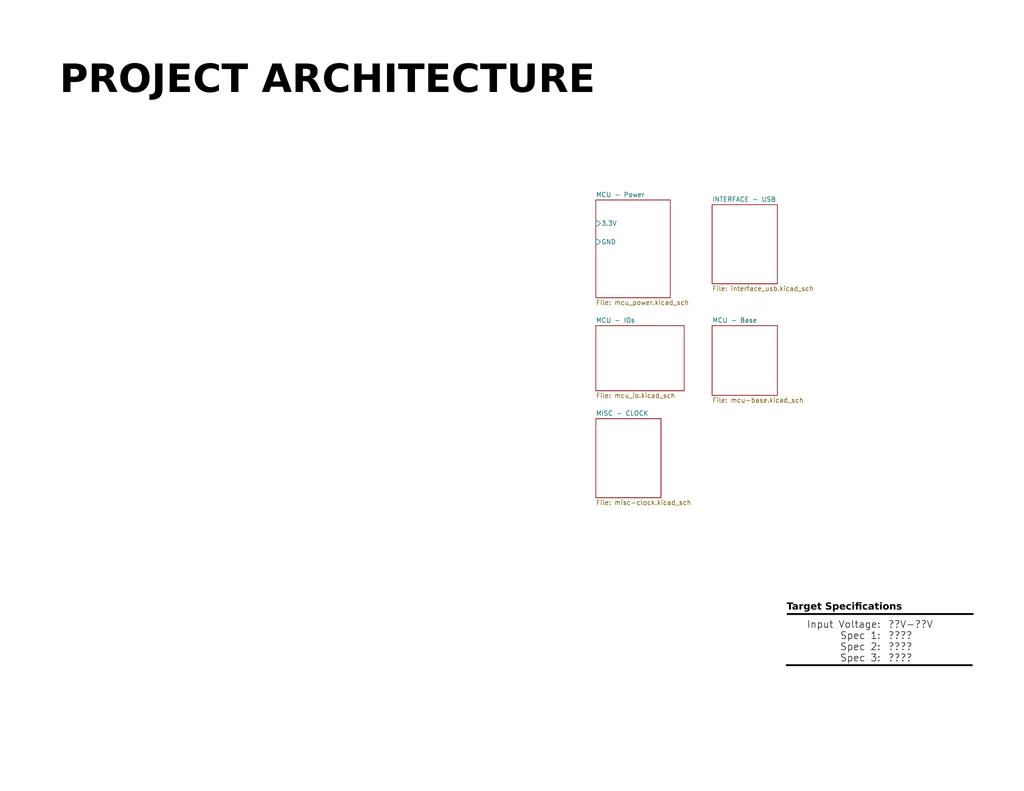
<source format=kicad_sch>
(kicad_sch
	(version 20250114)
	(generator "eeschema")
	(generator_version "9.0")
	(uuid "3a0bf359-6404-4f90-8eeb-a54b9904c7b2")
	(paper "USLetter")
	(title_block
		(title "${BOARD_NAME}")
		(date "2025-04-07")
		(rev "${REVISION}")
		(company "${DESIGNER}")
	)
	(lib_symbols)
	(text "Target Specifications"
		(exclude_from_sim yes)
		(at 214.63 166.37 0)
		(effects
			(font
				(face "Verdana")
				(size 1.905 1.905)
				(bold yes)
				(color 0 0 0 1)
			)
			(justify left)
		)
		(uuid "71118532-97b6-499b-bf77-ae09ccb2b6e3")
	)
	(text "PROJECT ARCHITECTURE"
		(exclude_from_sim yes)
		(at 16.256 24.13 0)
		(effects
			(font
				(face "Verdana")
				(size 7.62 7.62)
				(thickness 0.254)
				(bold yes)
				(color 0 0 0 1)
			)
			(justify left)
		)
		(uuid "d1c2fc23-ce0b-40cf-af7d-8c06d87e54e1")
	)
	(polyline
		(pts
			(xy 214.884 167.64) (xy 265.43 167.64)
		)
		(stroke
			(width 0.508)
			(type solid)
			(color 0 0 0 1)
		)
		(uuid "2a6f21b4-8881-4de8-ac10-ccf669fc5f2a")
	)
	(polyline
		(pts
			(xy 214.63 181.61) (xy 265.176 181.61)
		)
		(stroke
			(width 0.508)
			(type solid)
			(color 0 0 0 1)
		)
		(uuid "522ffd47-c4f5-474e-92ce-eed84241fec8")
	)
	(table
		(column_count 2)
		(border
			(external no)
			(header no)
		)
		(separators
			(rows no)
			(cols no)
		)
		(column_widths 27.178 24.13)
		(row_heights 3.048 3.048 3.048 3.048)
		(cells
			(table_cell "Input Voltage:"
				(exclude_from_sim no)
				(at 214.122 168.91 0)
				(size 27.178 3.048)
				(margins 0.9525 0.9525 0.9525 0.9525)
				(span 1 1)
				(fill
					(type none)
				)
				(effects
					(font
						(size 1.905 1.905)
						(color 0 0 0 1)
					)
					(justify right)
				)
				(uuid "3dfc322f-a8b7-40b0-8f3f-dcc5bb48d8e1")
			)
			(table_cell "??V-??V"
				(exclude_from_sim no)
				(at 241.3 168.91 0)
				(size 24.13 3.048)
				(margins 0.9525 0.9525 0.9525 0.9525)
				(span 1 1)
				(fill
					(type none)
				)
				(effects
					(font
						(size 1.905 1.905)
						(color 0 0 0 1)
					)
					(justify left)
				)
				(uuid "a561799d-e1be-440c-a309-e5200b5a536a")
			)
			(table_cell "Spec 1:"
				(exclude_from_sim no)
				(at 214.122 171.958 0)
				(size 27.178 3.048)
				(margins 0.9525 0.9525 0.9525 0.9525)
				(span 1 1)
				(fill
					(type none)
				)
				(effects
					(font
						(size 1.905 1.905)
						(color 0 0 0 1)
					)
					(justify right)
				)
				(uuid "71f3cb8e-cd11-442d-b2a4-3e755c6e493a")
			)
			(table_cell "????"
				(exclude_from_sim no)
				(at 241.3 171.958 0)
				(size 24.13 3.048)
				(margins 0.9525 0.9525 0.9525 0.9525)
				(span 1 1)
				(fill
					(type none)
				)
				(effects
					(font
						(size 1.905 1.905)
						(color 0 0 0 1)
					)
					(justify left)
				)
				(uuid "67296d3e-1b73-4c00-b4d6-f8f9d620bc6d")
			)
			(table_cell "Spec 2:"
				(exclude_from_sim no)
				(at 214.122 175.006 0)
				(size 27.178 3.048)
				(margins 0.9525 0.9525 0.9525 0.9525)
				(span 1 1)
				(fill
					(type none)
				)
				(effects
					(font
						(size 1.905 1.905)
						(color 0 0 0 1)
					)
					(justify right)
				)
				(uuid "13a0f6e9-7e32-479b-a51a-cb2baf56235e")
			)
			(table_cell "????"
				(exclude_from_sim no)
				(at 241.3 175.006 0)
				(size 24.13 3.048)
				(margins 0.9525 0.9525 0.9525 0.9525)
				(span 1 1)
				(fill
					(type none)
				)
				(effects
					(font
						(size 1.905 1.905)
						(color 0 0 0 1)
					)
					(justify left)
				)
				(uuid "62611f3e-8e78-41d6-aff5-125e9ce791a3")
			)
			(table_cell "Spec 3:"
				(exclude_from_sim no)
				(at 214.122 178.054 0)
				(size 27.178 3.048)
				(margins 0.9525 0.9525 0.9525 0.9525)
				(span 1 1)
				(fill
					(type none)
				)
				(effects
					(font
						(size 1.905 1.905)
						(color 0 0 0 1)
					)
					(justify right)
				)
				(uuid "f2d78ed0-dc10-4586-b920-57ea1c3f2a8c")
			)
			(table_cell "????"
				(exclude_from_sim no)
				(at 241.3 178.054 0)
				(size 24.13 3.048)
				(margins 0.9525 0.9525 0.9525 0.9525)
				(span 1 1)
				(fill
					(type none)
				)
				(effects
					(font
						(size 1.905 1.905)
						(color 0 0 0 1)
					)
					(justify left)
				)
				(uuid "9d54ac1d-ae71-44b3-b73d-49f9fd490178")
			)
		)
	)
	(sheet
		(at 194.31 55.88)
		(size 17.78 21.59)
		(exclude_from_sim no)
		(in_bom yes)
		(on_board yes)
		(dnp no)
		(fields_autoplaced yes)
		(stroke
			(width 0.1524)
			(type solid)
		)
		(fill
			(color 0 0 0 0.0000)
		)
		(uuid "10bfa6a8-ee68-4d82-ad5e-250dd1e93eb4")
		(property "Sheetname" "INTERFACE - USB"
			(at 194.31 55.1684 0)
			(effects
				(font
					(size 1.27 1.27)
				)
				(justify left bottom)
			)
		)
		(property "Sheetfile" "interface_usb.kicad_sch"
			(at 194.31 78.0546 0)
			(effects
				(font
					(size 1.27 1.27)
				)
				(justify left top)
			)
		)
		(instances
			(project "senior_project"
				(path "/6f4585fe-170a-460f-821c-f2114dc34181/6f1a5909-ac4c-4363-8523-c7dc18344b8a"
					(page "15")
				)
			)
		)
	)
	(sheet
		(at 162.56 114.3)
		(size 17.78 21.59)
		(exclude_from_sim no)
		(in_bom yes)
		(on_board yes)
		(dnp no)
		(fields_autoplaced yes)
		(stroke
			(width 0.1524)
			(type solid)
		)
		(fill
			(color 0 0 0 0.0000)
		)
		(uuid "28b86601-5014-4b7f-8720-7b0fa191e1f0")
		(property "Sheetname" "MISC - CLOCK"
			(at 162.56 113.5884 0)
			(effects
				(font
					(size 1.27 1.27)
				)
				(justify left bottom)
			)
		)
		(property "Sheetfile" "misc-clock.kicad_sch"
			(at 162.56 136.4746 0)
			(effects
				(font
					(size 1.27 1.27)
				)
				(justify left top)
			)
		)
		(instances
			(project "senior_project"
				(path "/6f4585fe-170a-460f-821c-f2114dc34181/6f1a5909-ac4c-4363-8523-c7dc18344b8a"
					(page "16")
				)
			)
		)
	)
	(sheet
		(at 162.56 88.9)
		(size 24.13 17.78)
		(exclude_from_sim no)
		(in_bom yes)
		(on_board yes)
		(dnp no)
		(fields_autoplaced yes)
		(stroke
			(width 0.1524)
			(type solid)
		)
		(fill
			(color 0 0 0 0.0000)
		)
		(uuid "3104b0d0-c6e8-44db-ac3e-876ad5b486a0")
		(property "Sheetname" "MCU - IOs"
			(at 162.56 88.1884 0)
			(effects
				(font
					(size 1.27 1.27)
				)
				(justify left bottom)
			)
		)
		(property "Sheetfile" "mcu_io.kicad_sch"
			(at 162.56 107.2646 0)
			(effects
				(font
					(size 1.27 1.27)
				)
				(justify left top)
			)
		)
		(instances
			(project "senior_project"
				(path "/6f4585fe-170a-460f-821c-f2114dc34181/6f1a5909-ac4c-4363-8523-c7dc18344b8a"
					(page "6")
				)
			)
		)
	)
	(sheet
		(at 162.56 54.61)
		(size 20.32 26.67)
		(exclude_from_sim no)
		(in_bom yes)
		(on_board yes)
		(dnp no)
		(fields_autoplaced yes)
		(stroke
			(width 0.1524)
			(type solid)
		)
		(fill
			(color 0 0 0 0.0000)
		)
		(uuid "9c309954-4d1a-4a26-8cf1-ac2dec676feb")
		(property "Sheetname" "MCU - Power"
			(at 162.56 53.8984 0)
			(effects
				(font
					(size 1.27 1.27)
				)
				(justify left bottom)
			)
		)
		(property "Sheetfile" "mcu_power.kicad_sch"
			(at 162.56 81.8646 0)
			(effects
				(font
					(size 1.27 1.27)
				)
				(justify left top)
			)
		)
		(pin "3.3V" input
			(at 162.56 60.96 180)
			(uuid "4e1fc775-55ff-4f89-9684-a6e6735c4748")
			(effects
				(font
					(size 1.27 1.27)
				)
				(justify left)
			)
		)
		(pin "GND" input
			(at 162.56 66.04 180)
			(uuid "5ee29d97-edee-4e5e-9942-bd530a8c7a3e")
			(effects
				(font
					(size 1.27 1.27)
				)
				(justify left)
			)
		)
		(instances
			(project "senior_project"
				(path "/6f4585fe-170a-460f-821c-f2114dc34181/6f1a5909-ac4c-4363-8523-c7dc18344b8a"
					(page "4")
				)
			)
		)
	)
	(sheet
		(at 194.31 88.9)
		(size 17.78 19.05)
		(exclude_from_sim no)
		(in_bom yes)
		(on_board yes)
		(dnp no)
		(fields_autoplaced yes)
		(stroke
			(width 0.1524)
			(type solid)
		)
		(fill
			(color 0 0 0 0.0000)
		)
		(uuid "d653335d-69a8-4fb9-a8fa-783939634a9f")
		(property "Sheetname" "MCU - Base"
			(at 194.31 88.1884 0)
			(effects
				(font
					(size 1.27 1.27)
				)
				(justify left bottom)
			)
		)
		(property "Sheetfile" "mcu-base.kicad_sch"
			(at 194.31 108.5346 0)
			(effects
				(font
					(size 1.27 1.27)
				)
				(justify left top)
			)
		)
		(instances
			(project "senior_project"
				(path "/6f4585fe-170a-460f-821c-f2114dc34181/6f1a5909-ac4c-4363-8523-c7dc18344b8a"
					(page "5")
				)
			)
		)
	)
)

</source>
------------------------------------------------
Required work —
Search the data for the string "Sheetname". List each line that has it.

Response below —
		(property "Sheetname" "INTERFACE - USB"
		(property "Sheetname" "MISC - CLOCK"
		(property "Sheetname" "MCU - IOs"
		(property "Sheetname" "MCU - Power"
		(property "Sheetname" "MCU - Base"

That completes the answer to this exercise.